It was February, and O. J. Simpson was on trial on seven different channels, so every afternoon we'd watch the trial and play lazy hands of gin rummy, and when I started smoking my brother's cigarettes and drinking my mother's Maxwell House coffee, she didn't say a word, because my back was broken, and I had been knocked out of my shoes by a 1987 Buick while walking on the sidewalk—the sidewalk!—and every time I stepped outside my house, even if only for a short, therapeutic walk to retrieve the mail from the box at the end of the driveway, I was jittery as a squirrel.

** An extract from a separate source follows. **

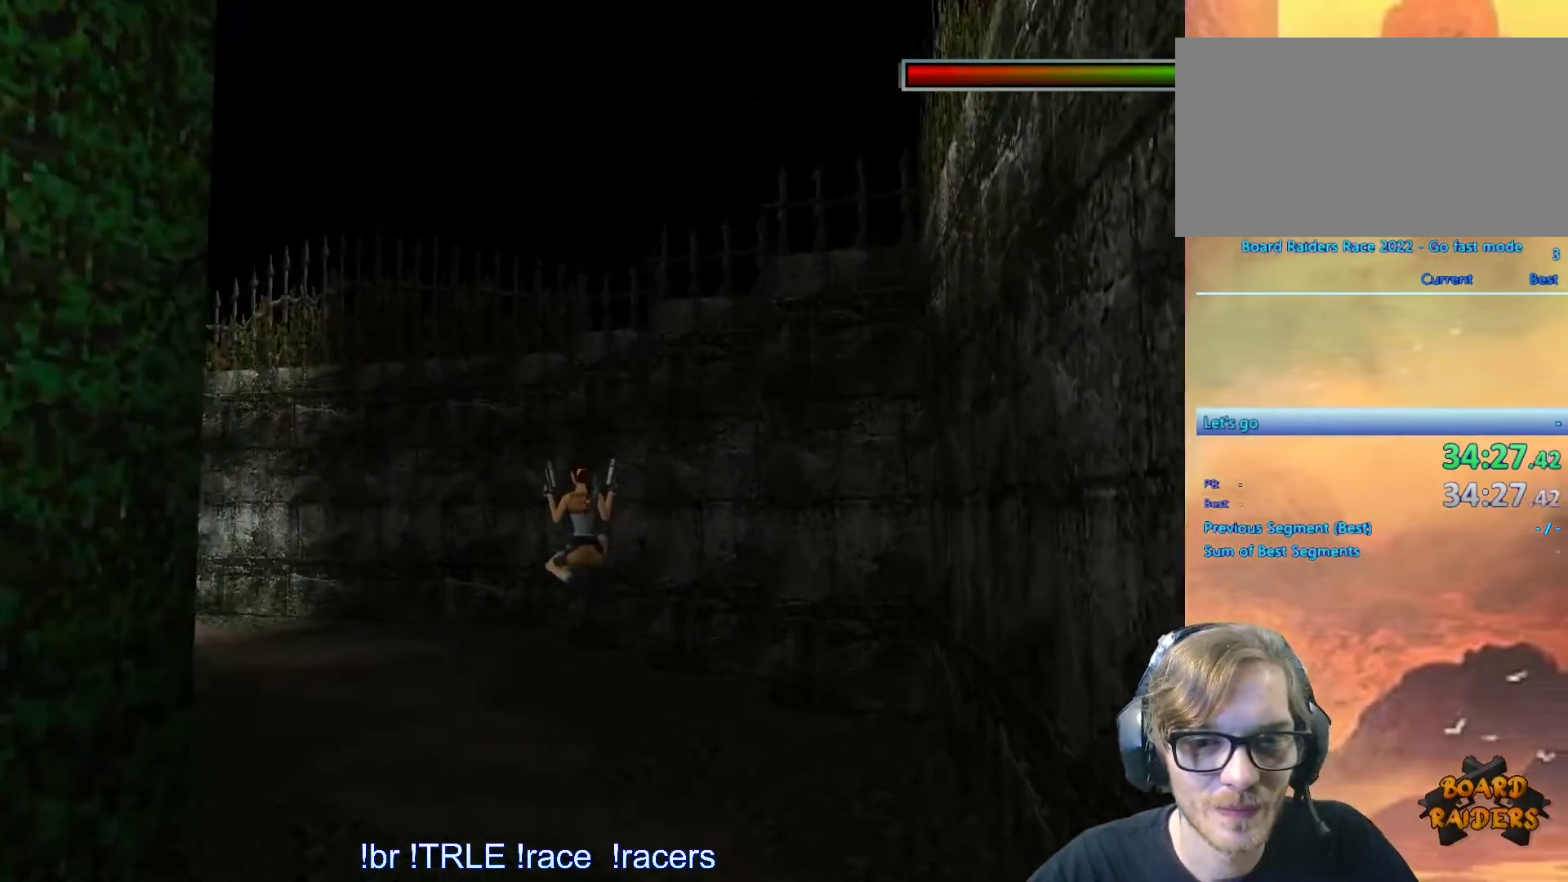
{"keys": ["left", "up"], "events": []}
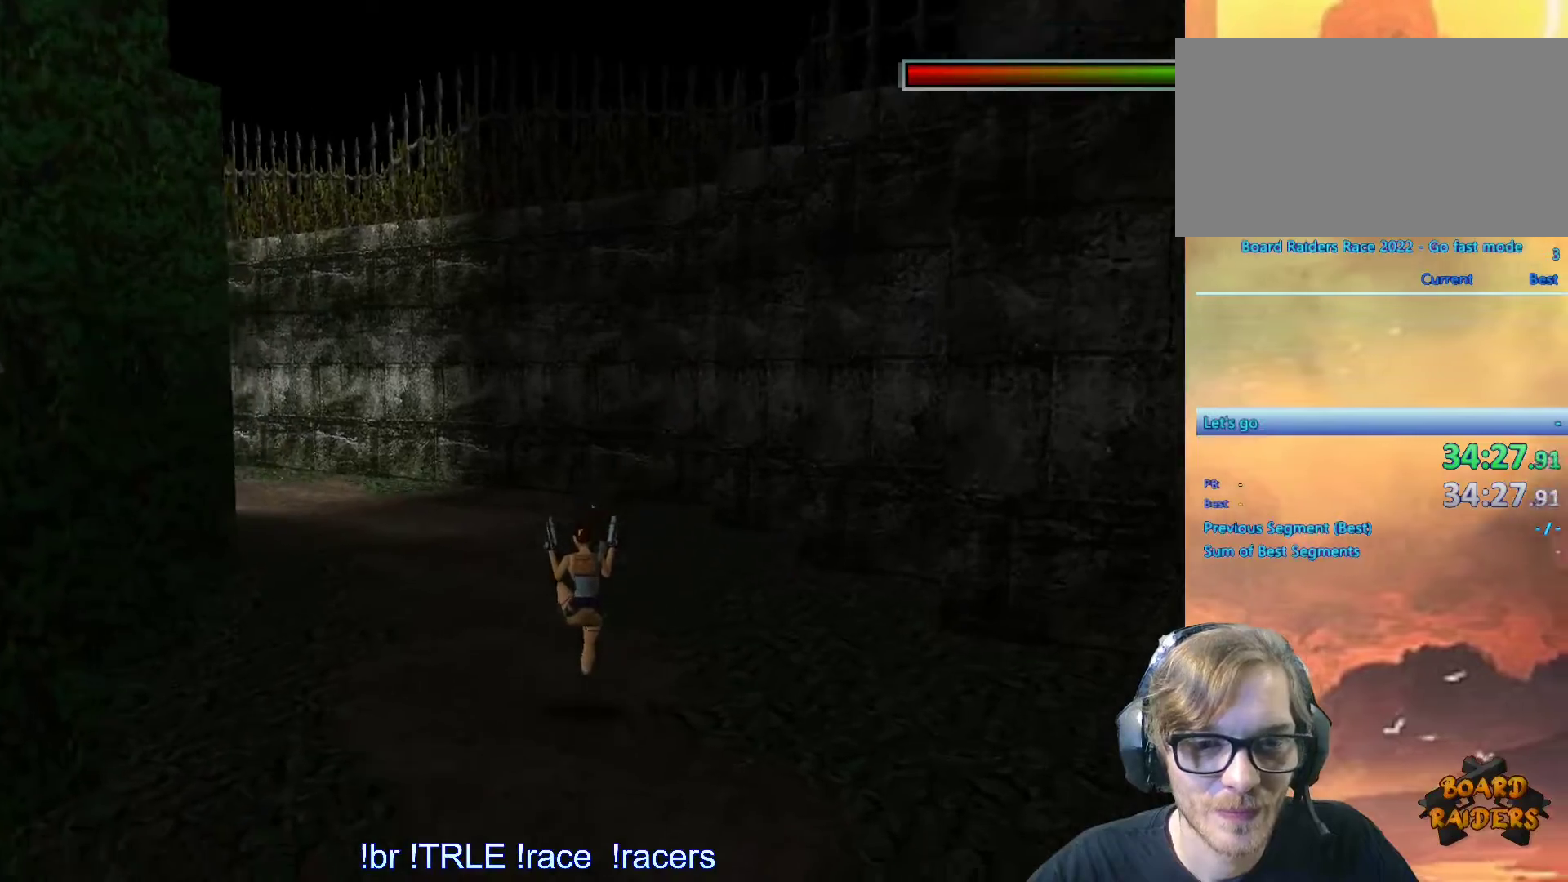
{"keys": ["left", "up"], "events": [[233, "left", "up"], [450, "left", "down"]]}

“I've missed cigarettes,” I said that first night. We'd each blown through an entire pack over the course of the afternoon, then ordered Chinese takeout late in the evening when we realized we'd have to put something else in our mouths. Now we were in the kitchen schlepping the food onto plates and sneaking in one more smoke before we had to take a dinner break.

“I used to miss cigarettes
between
cigarettes,” my mother said. She gazed wistfully at the lo mein. “After I quit, I thought about them all the time. I didn't go an hour without thinking of them—maybe I didn't go ten minutes. I missed them more than I ever missed any person.” She didn't say anything for a moment. Then she looked up from the lo mein and said: “Feel free to leave that out of the obituary.”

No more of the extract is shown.